-- Supplied records follows --

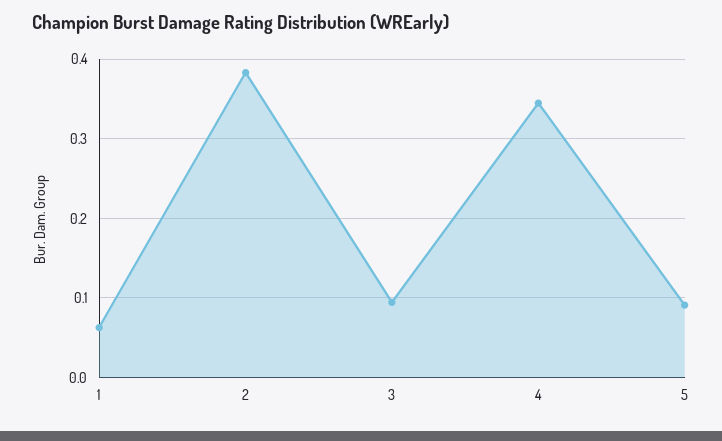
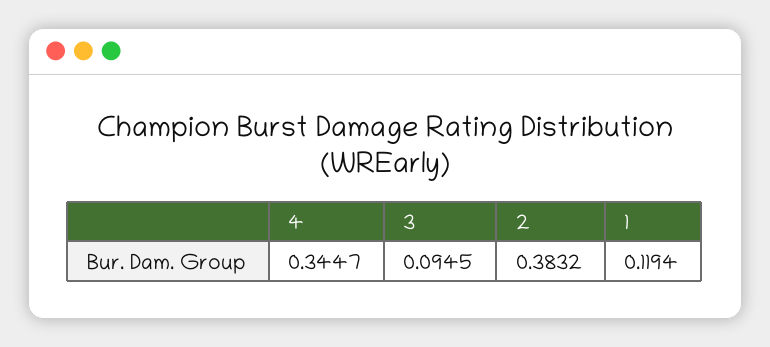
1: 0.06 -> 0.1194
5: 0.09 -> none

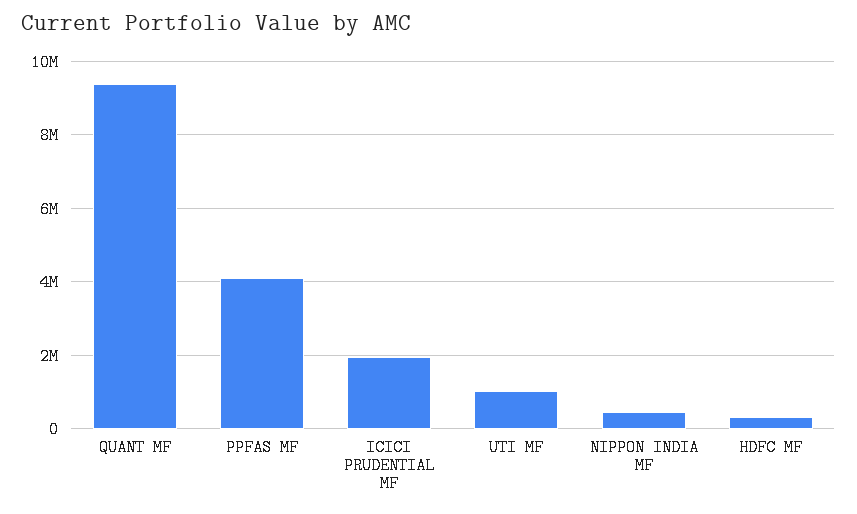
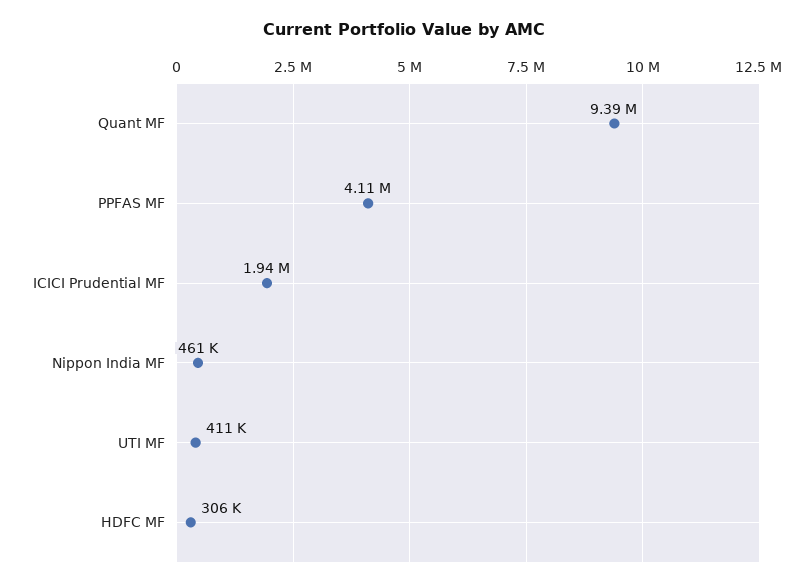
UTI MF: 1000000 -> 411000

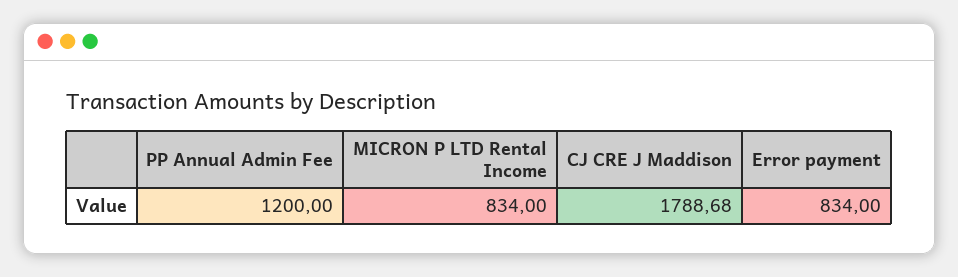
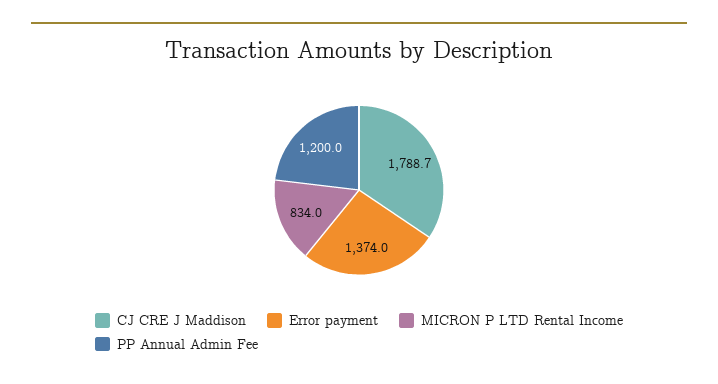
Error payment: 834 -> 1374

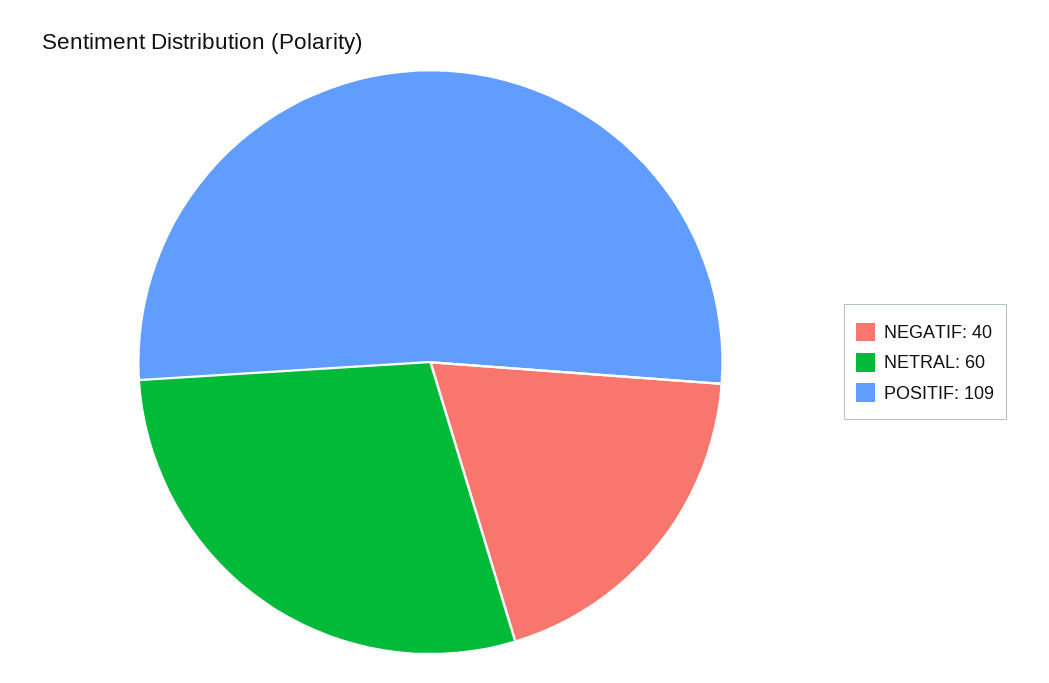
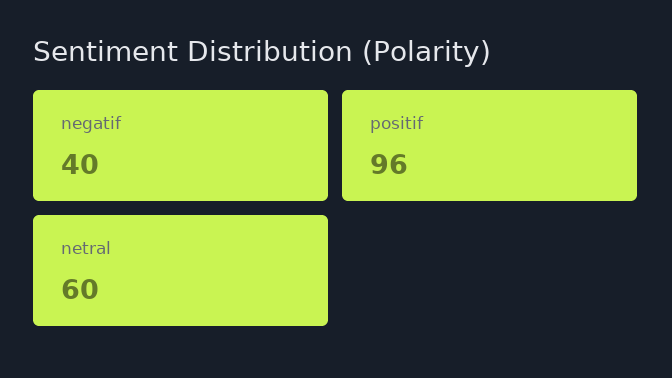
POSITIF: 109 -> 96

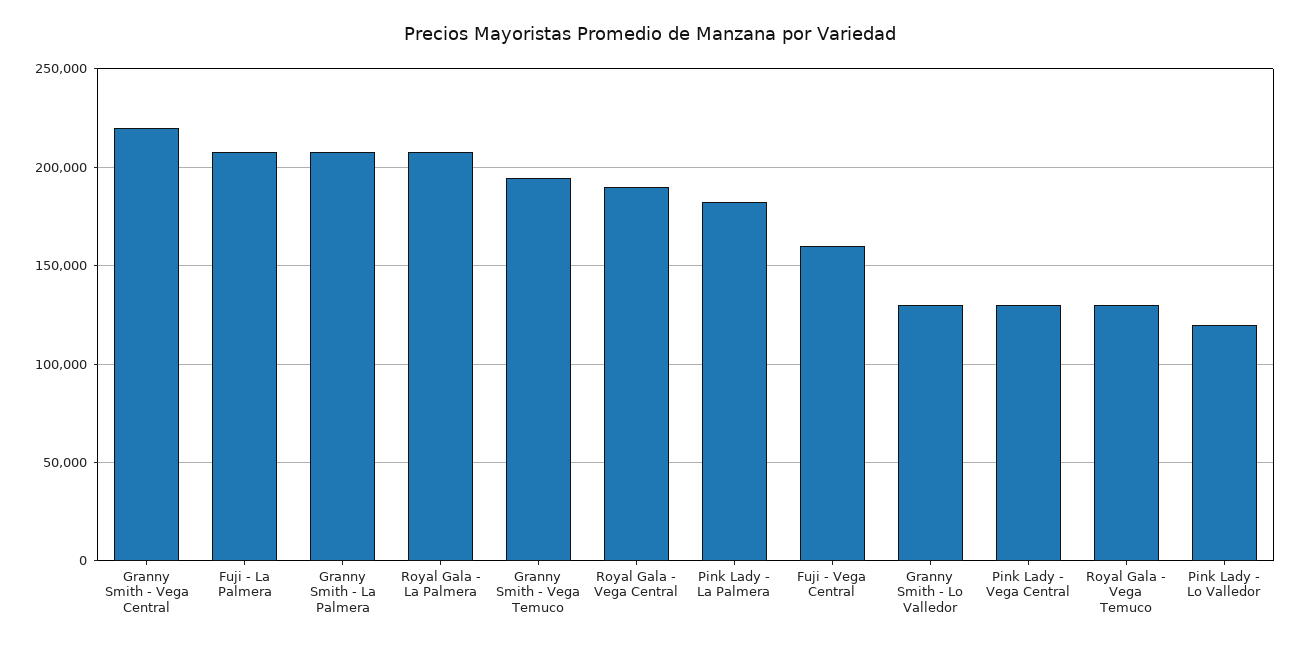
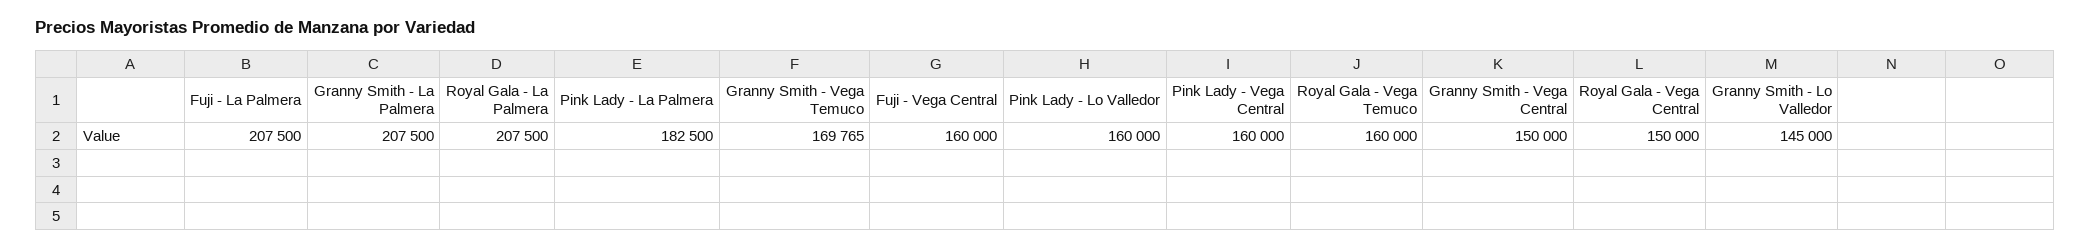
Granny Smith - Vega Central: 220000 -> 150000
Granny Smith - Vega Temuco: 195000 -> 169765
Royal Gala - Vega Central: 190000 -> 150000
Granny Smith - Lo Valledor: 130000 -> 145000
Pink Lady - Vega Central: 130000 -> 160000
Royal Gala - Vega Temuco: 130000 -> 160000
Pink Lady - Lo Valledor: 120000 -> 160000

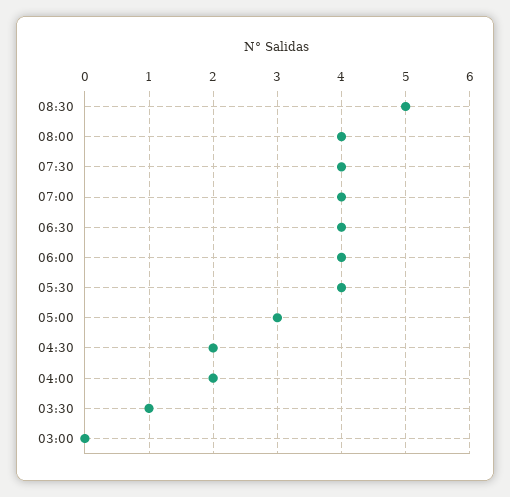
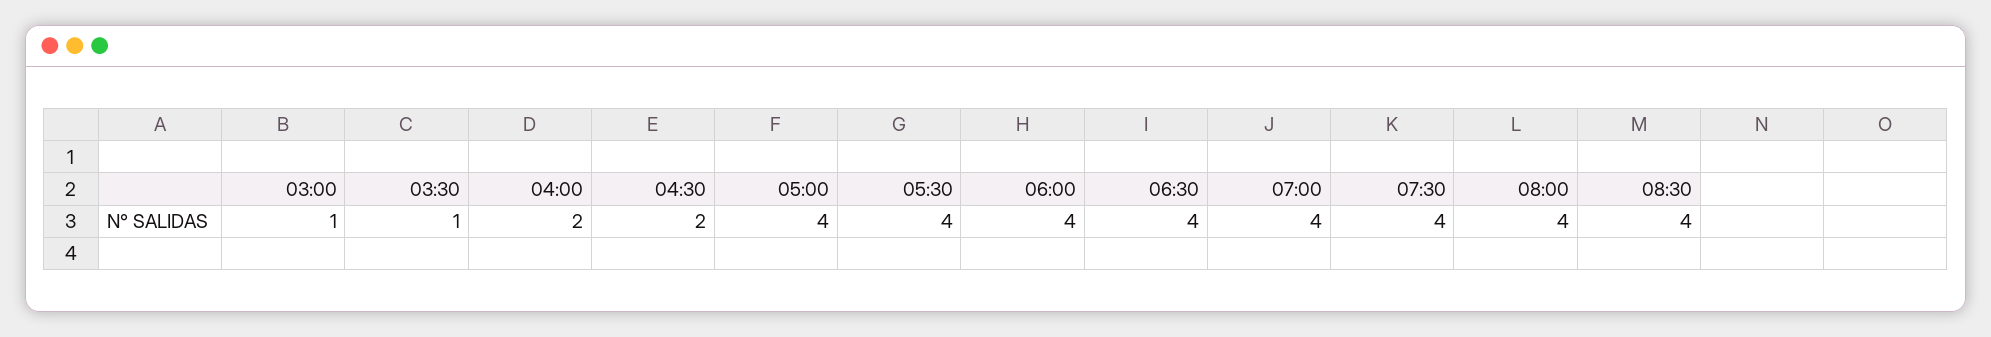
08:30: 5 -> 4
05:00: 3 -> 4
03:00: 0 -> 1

-- Supplied records concluded --

• _What you have to do_:
Copy out, without any pictures, the lines of the records above from the one containing "5: 0.09 -> none" through the final line, both ends included.

• _Your solution_:
5: 0.09 -> none

UTI MF: 1000000 -> 411000

Error payment: 834 -> 1374

POSITIF: 109 -> 96

Granny Smith - Vega Central: 220000 -> 150000
Granny Smith - Vega Temuco: 195000 -> 169765
Royal Gala - Vega Central: 190000 -> 150000
Granny Smith - Lo Valledor: 130000 -> 145000
Pink Lady - Vega Central: 130000 -> 160000
Royal Gala - Vega Temuco: 130000 -> 160000
Pink Lady - Lo Valledor: 120000 -> 160000

08:30: 5 -> 4
05:00: 3 -> 4
03:00: 0 -> 1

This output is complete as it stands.